Bagi pabrikan di Asia, khususnya Jepang, ada alasan yang lebih penting mengapa mereka mengandalkan sel bahan bakar untuk menggerakkan mobil mereka, menurut pakar tersebut. “Dari segi ekonomi, teknologi hidrogen merupakan keputusan yang tepat bagi Jepang. Artinya, mereka tidak bergantung pada impor, namun bisa mencakup sekitar 95 persen nilai tambah di negaranya sendiri. Faktor ini berperan penting dalam menentukan teknologi mana yang akan digunakan Jepang. pembuat mobil mengejarnya.”
“Hidrogen akan terus memainkan peran penting”

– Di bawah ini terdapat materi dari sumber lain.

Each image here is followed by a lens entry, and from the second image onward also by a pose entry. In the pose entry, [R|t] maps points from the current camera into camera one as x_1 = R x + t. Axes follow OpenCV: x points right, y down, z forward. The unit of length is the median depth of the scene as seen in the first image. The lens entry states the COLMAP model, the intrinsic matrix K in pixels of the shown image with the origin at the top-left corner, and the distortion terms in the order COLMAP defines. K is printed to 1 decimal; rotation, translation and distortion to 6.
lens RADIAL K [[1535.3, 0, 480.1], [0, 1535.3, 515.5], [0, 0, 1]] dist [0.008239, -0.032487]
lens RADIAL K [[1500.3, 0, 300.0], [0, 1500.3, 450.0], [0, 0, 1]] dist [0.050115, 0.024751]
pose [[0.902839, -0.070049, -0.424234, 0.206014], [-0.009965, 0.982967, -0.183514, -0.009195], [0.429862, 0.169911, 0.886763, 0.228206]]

Bagi Wolfgang Bernhart, hal ini khususnya menunjukkan mengapa penggerak sel bahan bakar akan terus mendapat tempatnya di industri otomotif di masa depan. “Sudah ada pemasok otomotif yang dapat menyediakan sistem sel bahan bakar lengkap dari satu sumber. Bagi saya, ini merupakan tanda bahwa hidrogen akan terus memainkan peran penting sebagai penggerak kendaraan dalam beberapa tahun ke depan. Namun harganya masih terlalu tinggi dan baru bisa bersaing dalam lima hingga enam tahun ke depan,” jelasnya. Masalah yang juga dialami mobil listrik bertenaga baterai.

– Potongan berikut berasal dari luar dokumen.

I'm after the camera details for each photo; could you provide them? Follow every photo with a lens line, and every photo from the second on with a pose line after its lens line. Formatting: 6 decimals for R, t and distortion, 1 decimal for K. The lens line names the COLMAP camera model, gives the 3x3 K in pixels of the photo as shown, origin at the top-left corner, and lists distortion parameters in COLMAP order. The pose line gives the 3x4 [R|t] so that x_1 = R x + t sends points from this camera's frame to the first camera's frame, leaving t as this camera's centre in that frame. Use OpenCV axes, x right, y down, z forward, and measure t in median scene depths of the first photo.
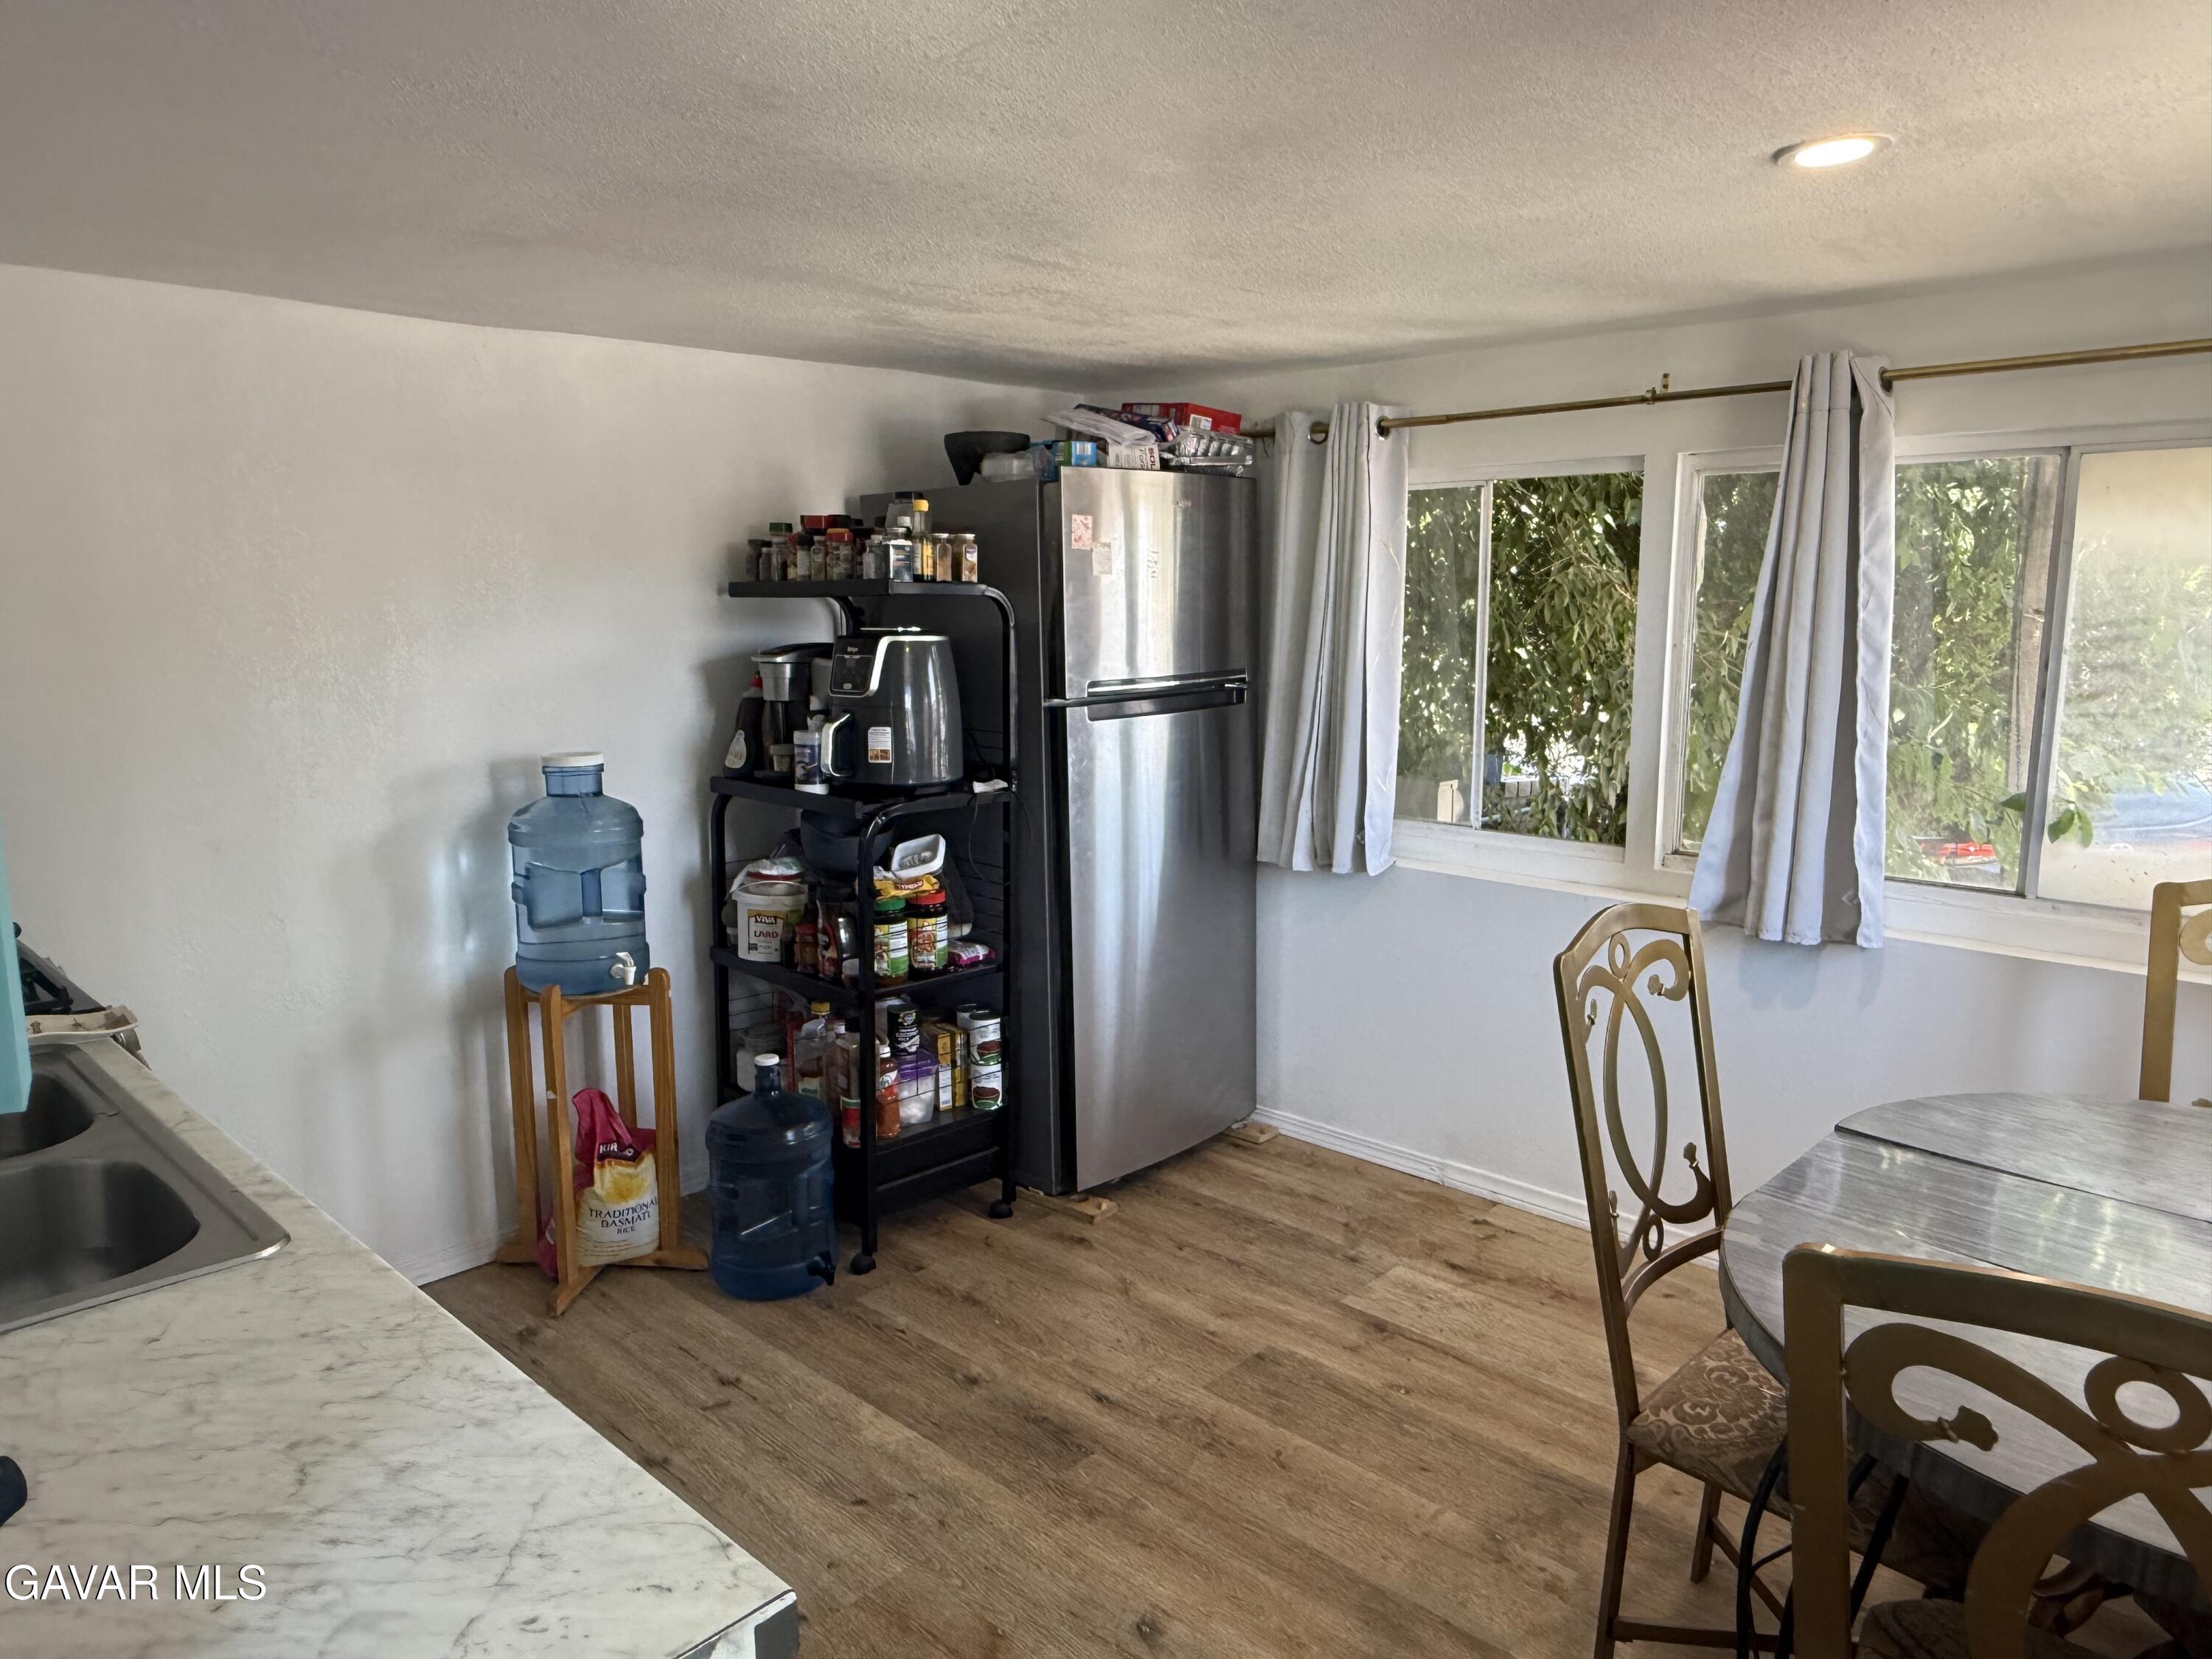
lens RADIAL K [[1437.3, 0, 1108.2], [0, 1437.3, 821.8], [0, 0, 1]] dist [0.006198, 0.000753]
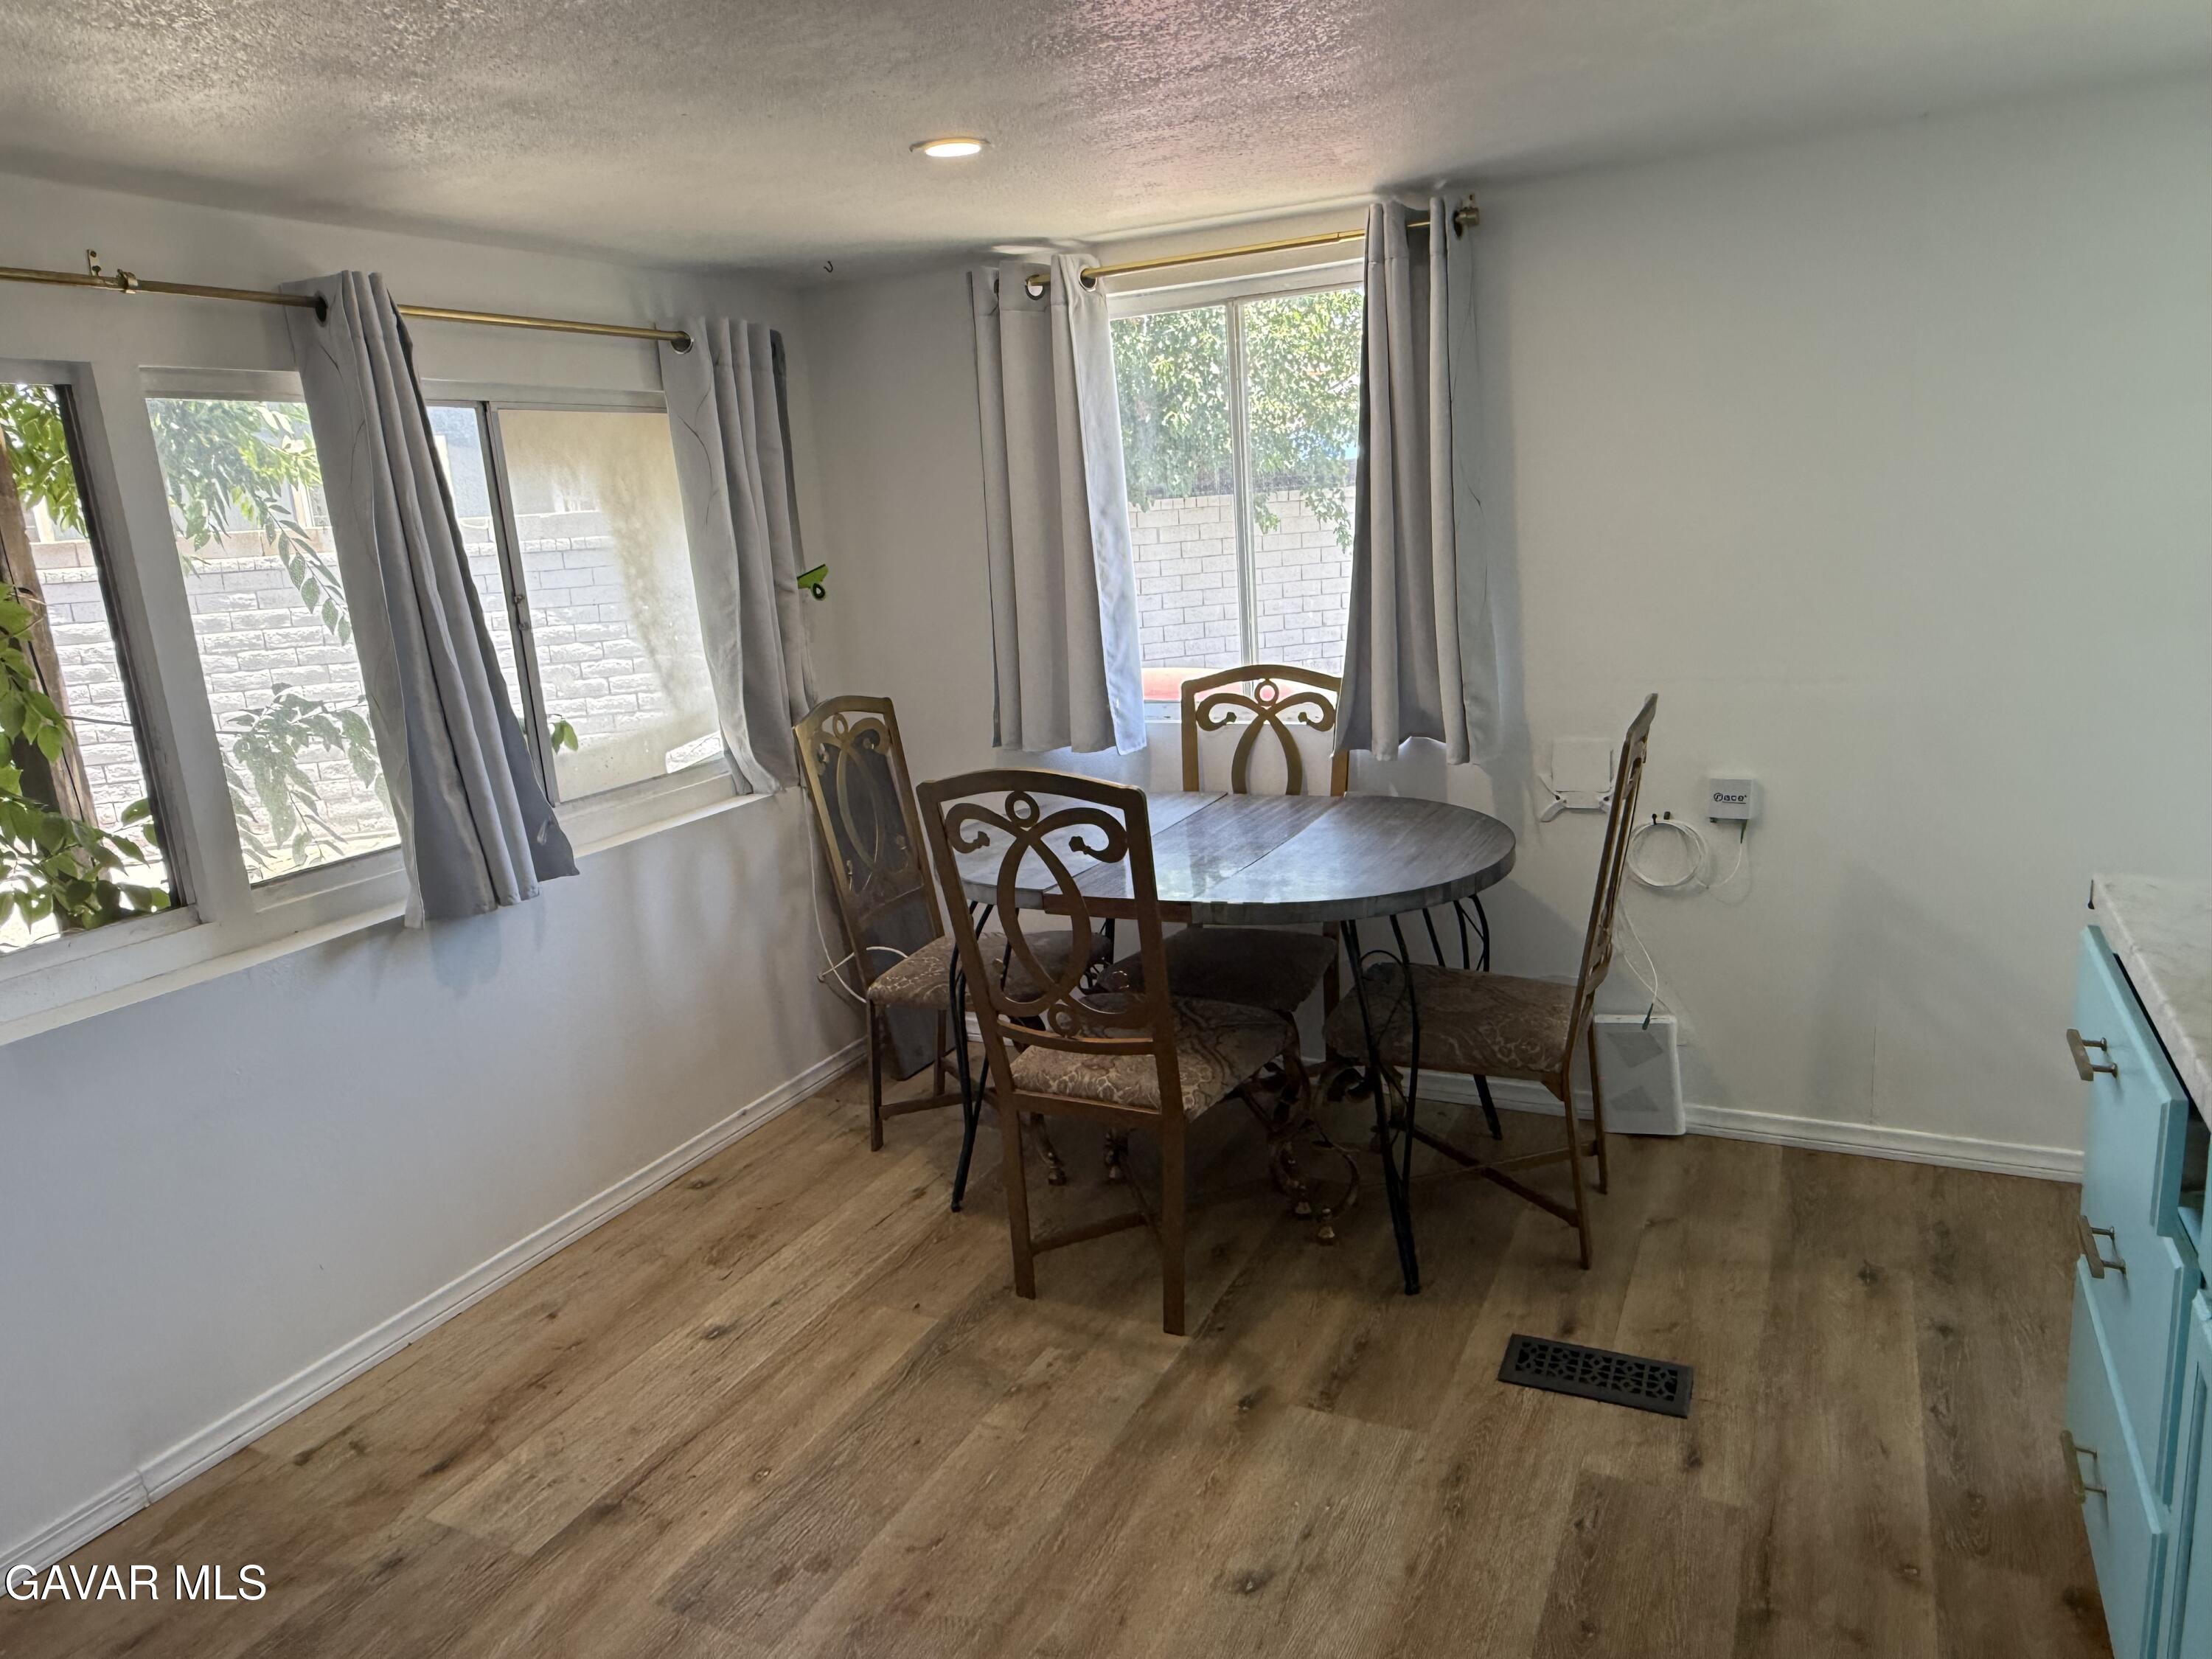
lens RADIAL K [[1437.3, 0, 1113.2], [0, 1437.3, 841.1], [0, 0, 1]] dist [0.006198, 0.000753]
pose [[-0.292631, -0.193635, 0.936415, -0.541668], [0.212520, 0.941620, 0.261125, -0.122724], [-0.932310, 0.275420, -0.234396, 0.857106]]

Hyundai Nexo yang harganya setidaknya 70.000 euro juga mahal. Meski demikian, menurut Andreas Lübeck dari Hyundai Jerman, permintaan terhadap model tersebut tinggi. Sementara 150 model sebelumnya, IX35, dipesan di Jerman selama beberapa tahun, sudah ada lebih dari 500 Nexo sejak musim panas 2018, menurut juru bicara tersebut. Kliennya sebagian besar adalah perusahaan, asosiasi, dan otoritas – hanya beberapa klien swasta. Hal ini tidak mengejutkan Wolfgang Bernhart. “Persentase individu yang membeli mobil hidrogen saat ini kemungkinan besar sangat rendah. Harga jualnya terlalu tinggi dan infrastruktur pompa bensin kurang berkembang.”

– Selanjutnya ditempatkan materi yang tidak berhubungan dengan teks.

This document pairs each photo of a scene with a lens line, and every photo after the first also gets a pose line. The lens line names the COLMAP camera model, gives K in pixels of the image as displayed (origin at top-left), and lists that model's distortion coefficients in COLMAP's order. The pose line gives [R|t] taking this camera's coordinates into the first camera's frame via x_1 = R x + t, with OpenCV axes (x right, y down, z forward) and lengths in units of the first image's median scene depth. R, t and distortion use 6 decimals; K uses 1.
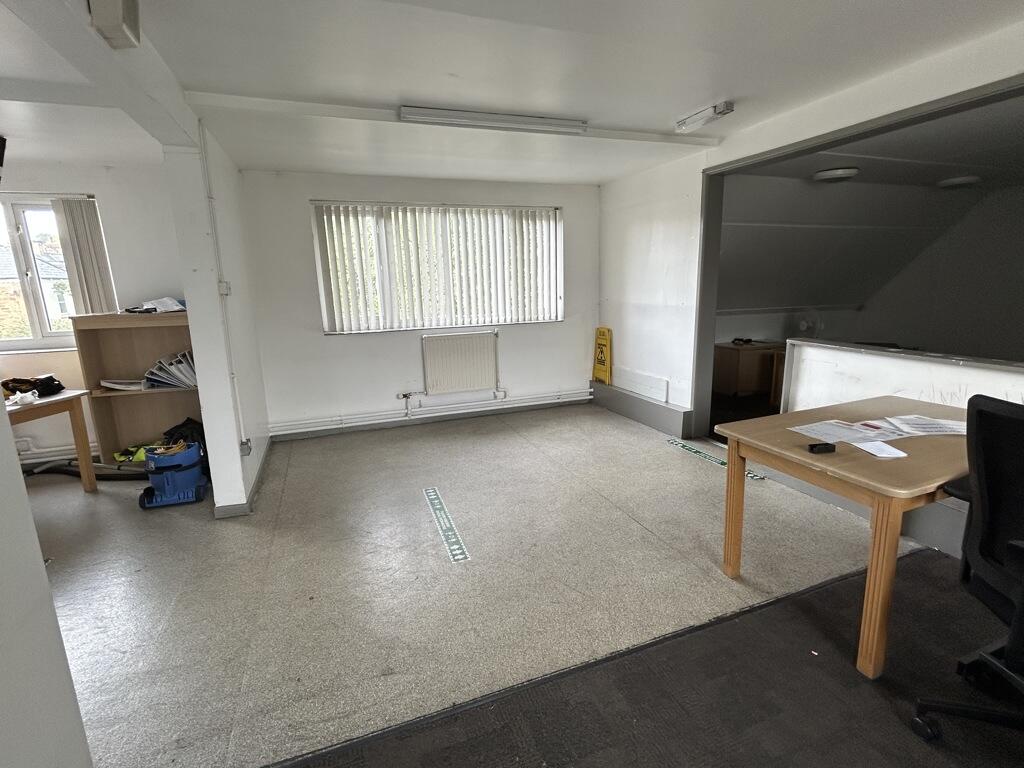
lens RADIAL K [[484.8, 0, 509.7], [0, 484.8, 390.5], [0, 0, 1]] dist [-0.004831, -0.000140]
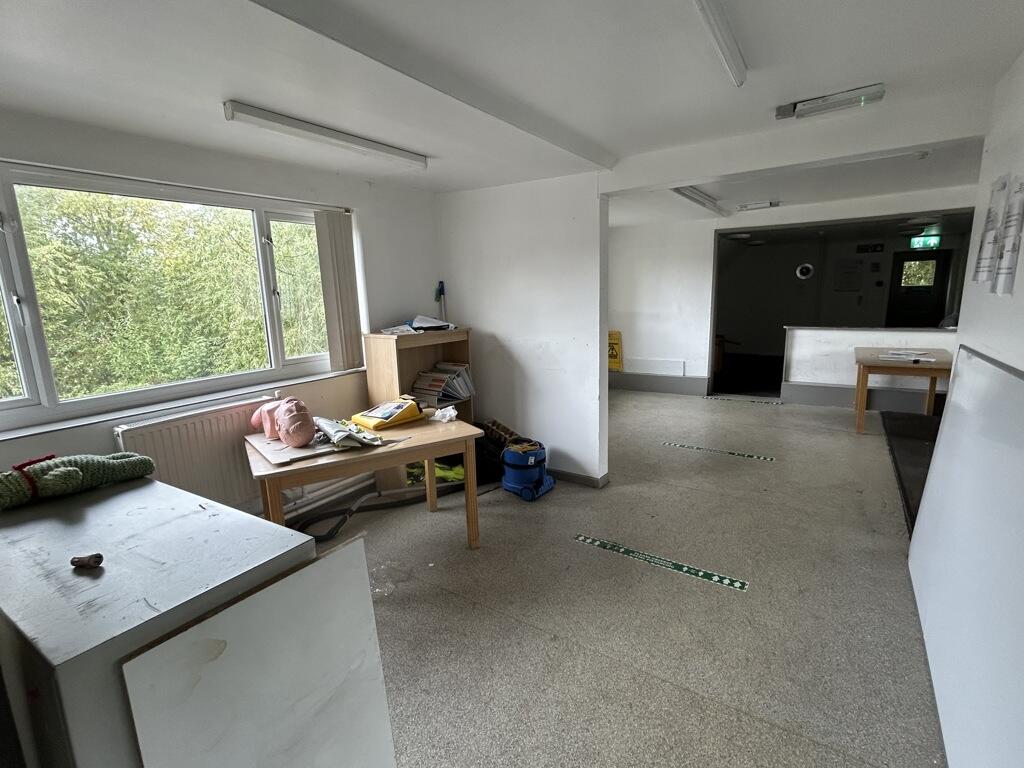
lens RADIAL K [[484.8, 0, 513.7], [0, 484.8, 386.0], [0, 0, 1]] dist [-0.004831, -0.000140]
pose [[0.813889, -0.112399, 0.570044, -1.181763], [0.139946, 0.990149, -0.004576, -0.013805], [-0.563914, 0.083499, 0.821601, 0.070829]]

Faktanya, menurut inisiatif, saat ini ada Mobilitas H2 Jerman hanya 60 stasiun pengisian hidrogen di seluruh Jerman. Namun jumlahnya dapat meningkat dengan cepat, tegas pakar tersebut: “Perusahaan dari berbagai sektor berupaya meningkatkan infrastruktur – di satu sisi, misalnya, Linde dari industri gas, dan di sisi lain juga perusahaan dari sektor minyak. Oleh karena itu, jumlah stasiun pengisian hidrogen akan bertambah dalam beberapa tahun ke depan.”
Hidrogen lebih disukai untuk transportasi berat
Dengan semakin banyaknya stasiun pengisian hidrogen dan penurunan harga di tahun-tahun mendatang, minat pengemudi terhadap mobil semacam itu mungkin meningkat – sejalan dengan perkembangan stasiun pengisian dan penurunan harga baterai. Ada juga alasan lain yang mungkin mempengaruhi pemasok mobil hidrogen, kata Bernhart. “Permintaan bisa meningkat jika lebih banyak kota atau bahkan seluruh negara melarang pengoperasian mesin pembakaran. “Hidrogen kemudian dapat menjadi lebih sadar bagi pengemudi sebagai alternatif lebih lanjut.”
Pakar mobil Roland Berger, Bernhart, juga yakin dengan tren umum bahwa masa depan mobilitas akan murni menggunakan listrik. Namun tergantung pada jenis kendaraan dan kebutuhannya, hidrogen plus sel bahan bakar dan sistem baterai murni akan digunakan sebagai penyimpan energi, katanya.
“Teknologi hidrogen sangat cocok untuk mobil besar atau kendaraan komersial. Semakin banyak energi yang dibutuhkan kendaraan, semakin berat baterainya. Pada truk dengan penggerak sel bahan bakar, tangki hidrogen paling banyak dua kali lebih berat dari pada mesin pembakaran, sedangkan baterai yang bersangkutan akan berbobot beberapa ton.” Oleh karena itu, propulsi hidrogen memecahkan masalah penting bagi transportasi jarak jauh dan penumpang di masa depan. Jadi distribusinya tampak jelas: bus, truk, dan SUV berat mungkin akan menggunakan teknologi sel bahan bakar di masa depan, sementara mobil, sebagai mobil listrik, akan lebih bergantung pada baterai.